##### RAW DATA
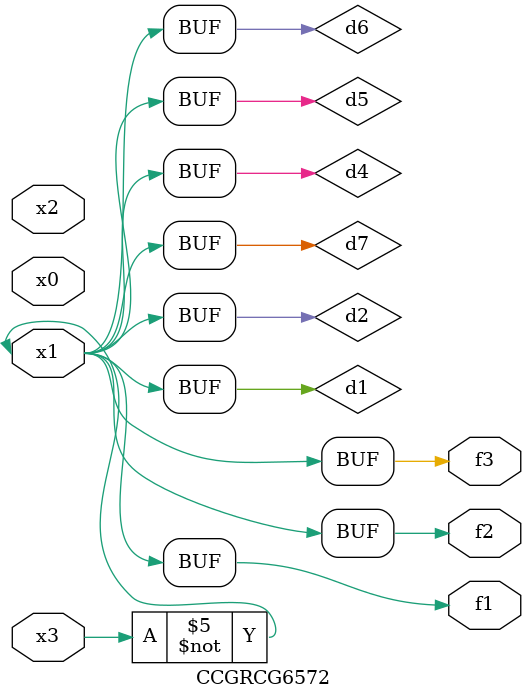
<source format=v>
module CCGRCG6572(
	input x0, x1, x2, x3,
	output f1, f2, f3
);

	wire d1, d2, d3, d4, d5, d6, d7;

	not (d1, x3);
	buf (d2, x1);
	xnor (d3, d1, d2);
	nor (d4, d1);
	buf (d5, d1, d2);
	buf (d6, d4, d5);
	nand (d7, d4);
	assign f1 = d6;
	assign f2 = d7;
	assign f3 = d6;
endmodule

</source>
##########
##### RAW DATA
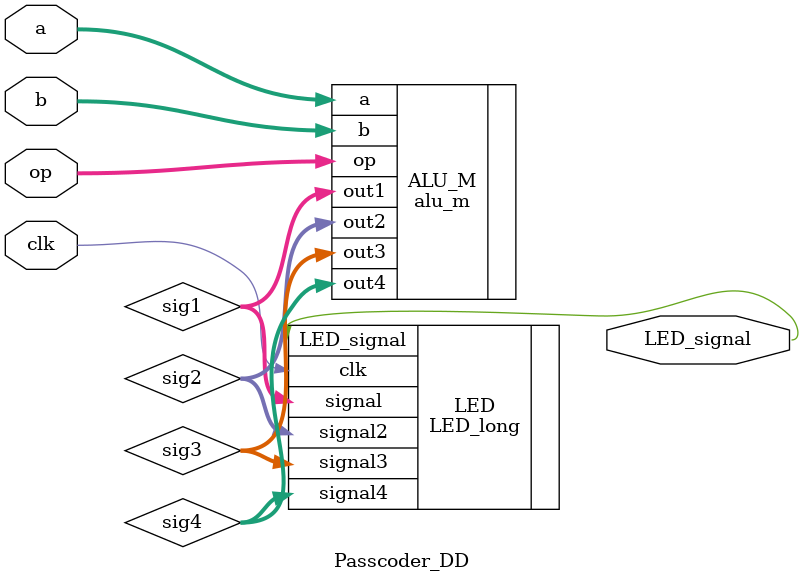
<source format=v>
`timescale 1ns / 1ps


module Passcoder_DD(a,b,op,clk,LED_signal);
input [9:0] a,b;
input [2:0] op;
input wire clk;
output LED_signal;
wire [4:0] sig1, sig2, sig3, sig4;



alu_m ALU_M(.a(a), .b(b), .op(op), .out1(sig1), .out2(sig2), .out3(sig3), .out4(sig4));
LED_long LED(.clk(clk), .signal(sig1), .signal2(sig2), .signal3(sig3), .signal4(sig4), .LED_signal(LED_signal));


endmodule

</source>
##########
Each line carrying the string "input" should be copied out from the entries.

	input x0, x1, x2, x3,
input [9:0] a,b;
input [2:0] op;
input wire clk;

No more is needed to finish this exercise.